Fue embajador en Lisboa entre 1991 y 1994, pero a pesar de su brillantez, de sus dotes para urdir complicidades y de su visión de Estado ya nada sería igual, pese a contar siempre con el apoyo insustituible de Paz, que se ocupaba admirablemente de la logística y que con su alegría y sentido común daba lustre a nuestra representación exterior, formando siempre un extraordinario equipo con José Joaquín. Después pasó por el Consejo de Estado y por una huidiza experiencia empresarial, que no terminaba de llenar a quien siempre se consideró un servidor público.

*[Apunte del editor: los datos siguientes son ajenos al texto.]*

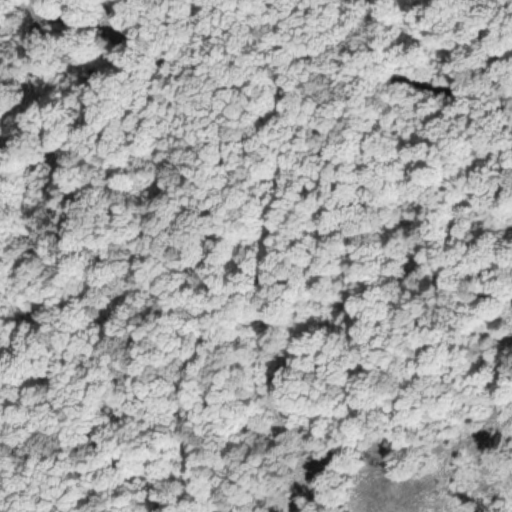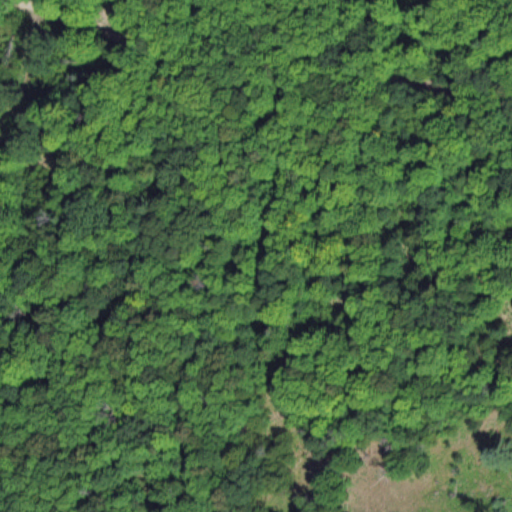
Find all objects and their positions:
road: (255, 57)
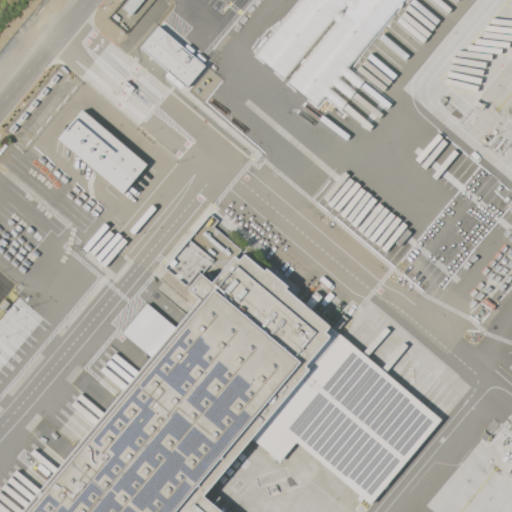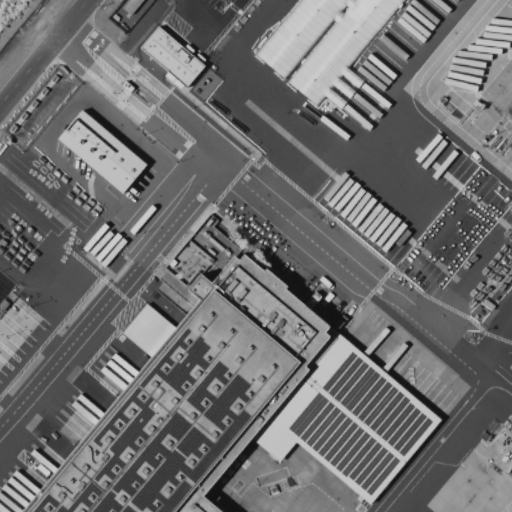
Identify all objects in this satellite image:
building: (131, 5)
road: (205, 10)
building: (323, 42)
building: (324, 45)
road: (42, 50)
road: (91, 56)
building: (174, 56)
road: (419, 100)
building: (101, 150)
building: (102, 151)
road: (345, 157)
road: (405, 181)
road: (303, 233)
airport: (256, 256)
building: (204, 258)
road: (110, 295)
road: (497, 339)
building: (240, 400)
building: (238, 401)
airport apron: (371, 433)
road: (431, 446)
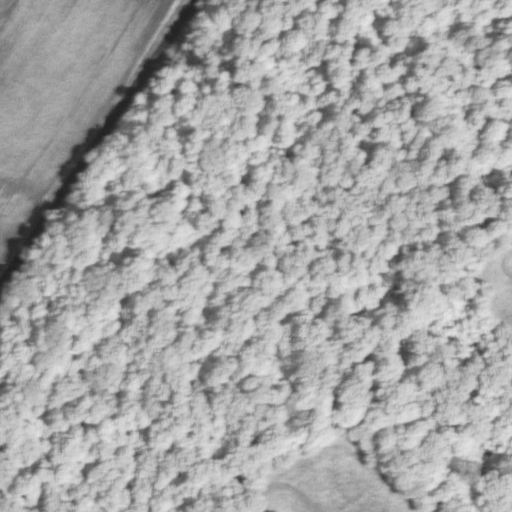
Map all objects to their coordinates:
road: (96, 144)
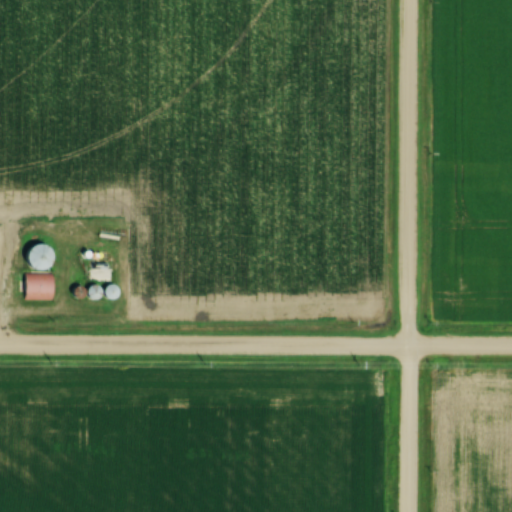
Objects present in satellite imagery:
building: (29, 255)
road: (408, 255)
building: (33, 286)
road: (255, 348)
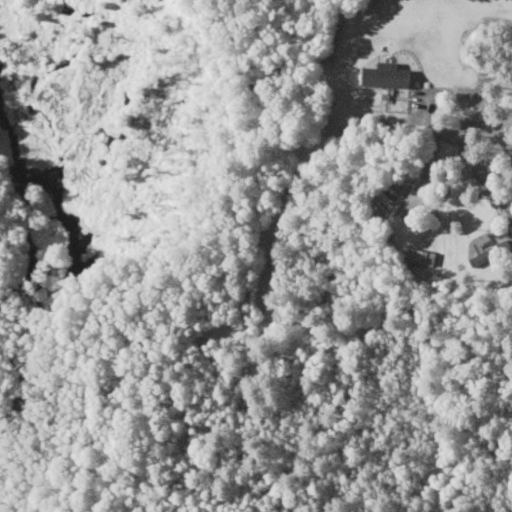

En 2013, ya retirado del mundanal ruido, orilladas sus ilusiones vitales y con su familia y amigos como centro de su actividad, sobrevino la muerte de su hijo Jaime, seguramente el más alegre de todos ellos. Nunca superó ese trance, que le hizo perder la curiosidad por lo que acontecía a su alrededor y le sumió en una profunda tristeza, de la que únicamente le aliviaban sus nietos.

Hace diez días una infección hizo que hubiera que ingresarle en el hospital, donde se descubrió que la pandemia de nuestros días también le había alcanzado a él. A los 89 años ha fallecido, en la paz del Señor, José Joaquín Puig de la Bellacasa, brillante diplomático, extraordinaria persona de profundas convicciones morales y religiosas, centro de gravedad de una familia admirable y un segundo padre para mí.

Le vamos a echar mucho de menos, pero ya nos avisó Benedetti que extrañar es el coste de los felices momentos.